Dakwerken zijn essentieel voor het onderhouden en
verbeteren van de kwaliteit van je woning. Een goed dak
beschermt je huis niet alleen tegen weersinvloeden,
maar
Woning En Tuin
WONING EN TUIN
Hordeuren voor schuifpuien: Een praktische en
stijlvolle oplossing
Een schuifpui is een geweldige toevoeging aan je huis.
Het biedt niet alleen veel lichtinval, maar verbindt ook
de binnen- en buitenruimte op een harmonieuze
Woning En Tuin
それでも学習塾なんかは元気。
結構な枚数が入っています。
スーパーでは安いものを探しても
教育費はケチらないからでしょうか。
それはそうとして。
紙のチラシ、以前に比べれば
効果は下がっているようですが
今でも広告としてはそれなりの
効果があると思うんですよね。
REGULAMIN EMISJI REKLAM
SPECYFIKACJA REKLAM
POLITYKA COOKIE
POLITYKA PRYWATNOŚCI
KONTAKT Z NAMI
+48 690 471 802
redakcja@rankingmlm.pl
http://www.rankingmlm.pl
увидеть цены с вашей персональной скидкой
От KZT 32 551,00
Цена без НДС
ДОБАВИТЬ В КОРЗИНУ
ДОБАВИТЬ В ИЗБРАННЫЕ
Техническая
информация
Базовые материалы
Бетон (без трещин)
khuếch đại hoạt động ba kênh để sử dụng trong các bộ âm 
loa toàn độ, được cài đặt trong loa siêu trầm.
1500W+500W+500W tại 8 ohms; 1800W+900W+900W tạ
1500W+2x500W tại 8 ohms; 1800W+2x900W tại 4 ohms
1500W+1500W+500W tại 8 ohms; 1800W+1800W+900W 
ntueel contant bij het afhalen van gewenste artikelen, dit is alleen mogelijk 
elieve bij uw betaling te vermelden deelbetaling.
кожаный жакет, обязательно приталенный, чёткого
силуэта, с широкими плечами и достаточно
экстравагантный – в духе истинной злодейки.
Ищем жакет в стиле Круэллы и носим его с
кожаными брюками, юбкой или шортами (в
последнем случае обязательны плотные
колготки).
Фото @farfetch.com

━━━━━━━━━━━━━━━━━━━━━━━━━━━━━━

> **WORK REQUEST**:
Report every line of the data above that contains the string "REKLAM" by copying it in full.

> **ANSWER SPACE**:
REGULAMIN EMISJI REKLAM
SPECYFIKACJA REKLAM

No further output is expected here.